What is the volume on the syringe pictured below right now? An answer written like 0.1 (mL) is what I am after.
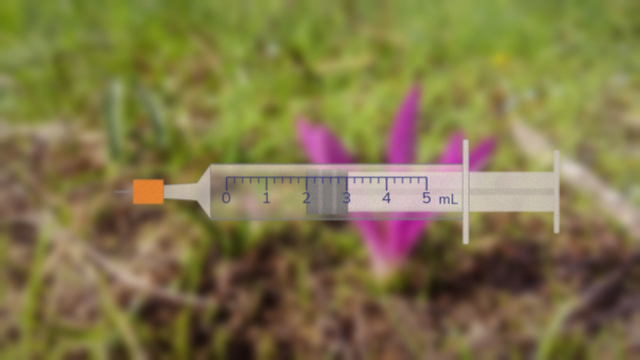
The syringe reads 2 (mL)
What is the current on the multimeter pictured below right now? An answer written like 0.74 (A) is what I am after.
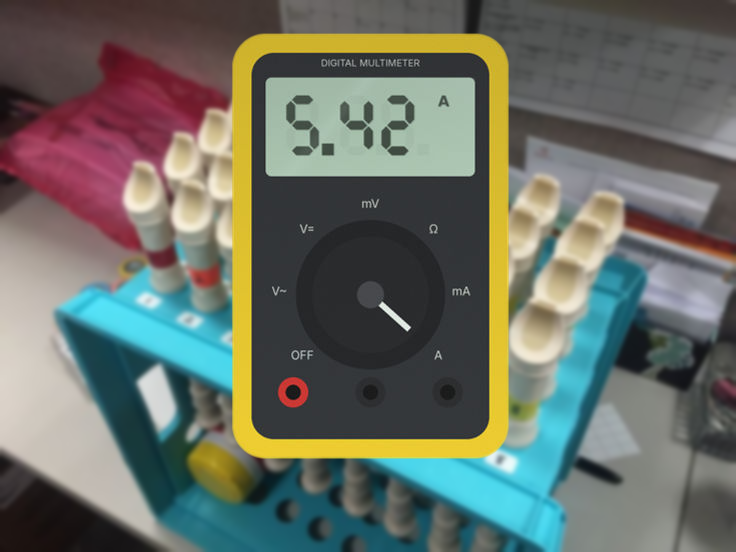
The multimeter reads 5.42 (A)
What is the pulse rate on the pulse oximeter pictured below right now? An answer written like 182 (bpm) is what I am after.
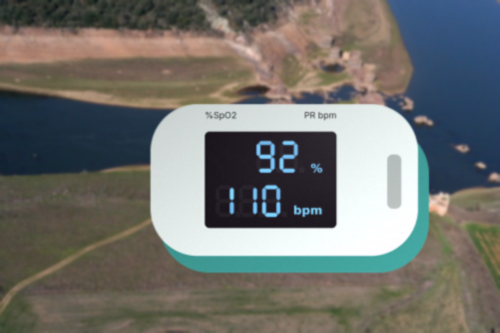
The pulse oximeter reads 110 (bpm)
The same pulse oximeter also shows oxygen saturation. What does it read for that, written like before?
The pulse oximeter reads 92 (%)
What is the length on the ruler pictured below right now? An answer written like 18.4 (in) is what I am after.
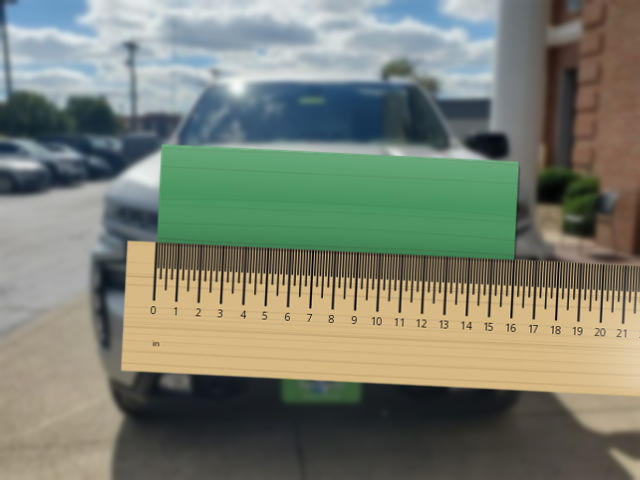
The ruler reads 16 (in)
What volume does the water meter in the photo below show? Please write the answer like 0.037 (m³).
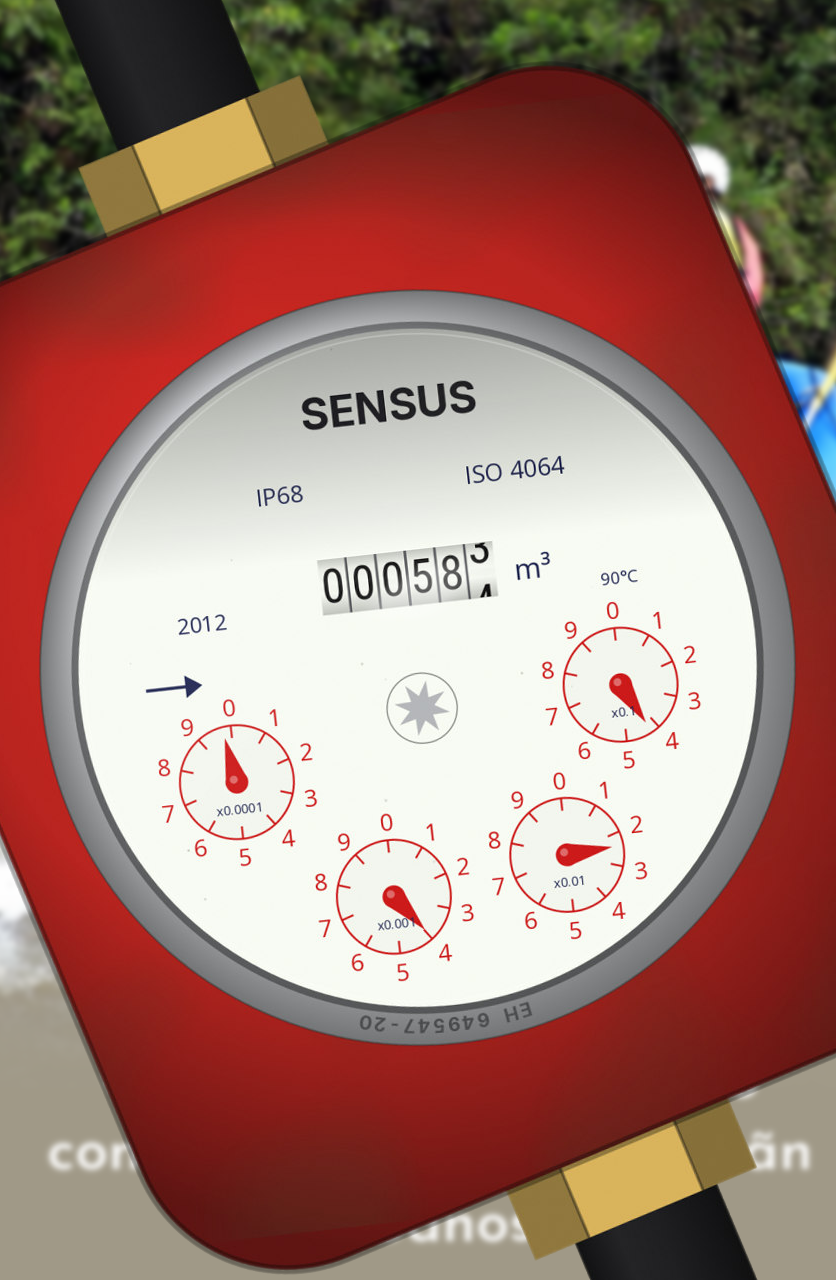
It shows 583.4239 (m³)
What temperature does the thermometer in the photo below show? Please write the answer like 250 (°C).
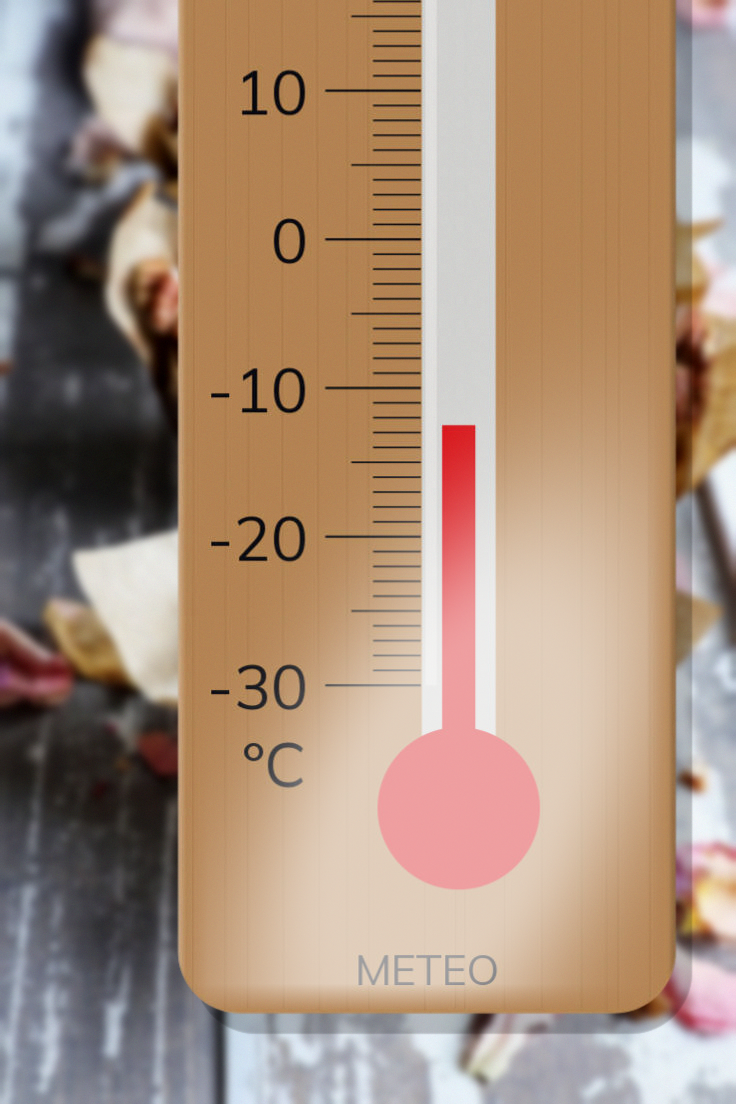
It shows -12.5 (°C)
- - - - - - -
§ Exercise prompt
Reproduce the listing above with "right now" replaced by "at the moment" wherever it occurs, keeping every other line and word unchanged. Leave the pictures out.

§ Written response
What is the volume on the syringe pictured below at the moment? An answer written like 0.1 (mL) is what I am after.
The syringe reads 2 (mL)
What is the current on the multimeter pictured below at the moment? An answer written like 0.74 (A) is what I am after.
The multimeter reads 5.42 (A)
What is the pulse rate on the pulse oximeter pictured below at the moment? An answer written like 182 (bpm) is what I am after.
The pulse oximeter reads 110 (bpm)
The same pulse oximeter also shows oxygen saturation. What does it read for that, written like before?
The pulse oximeter reads 92 (%)
What is the length on the ruler pictured below at the moment? An answer written like 18.4 (in) is what I am after.
The ruler reads 16 (in)
What volume does the water meter in the photo below show? Please write the answer like 0.037 (m³).
It shows 583.4239 (m³)
What temperature does the thermometer in the photo below show? Please write the answer like 250 (°C).
It shows -12.5 (°C)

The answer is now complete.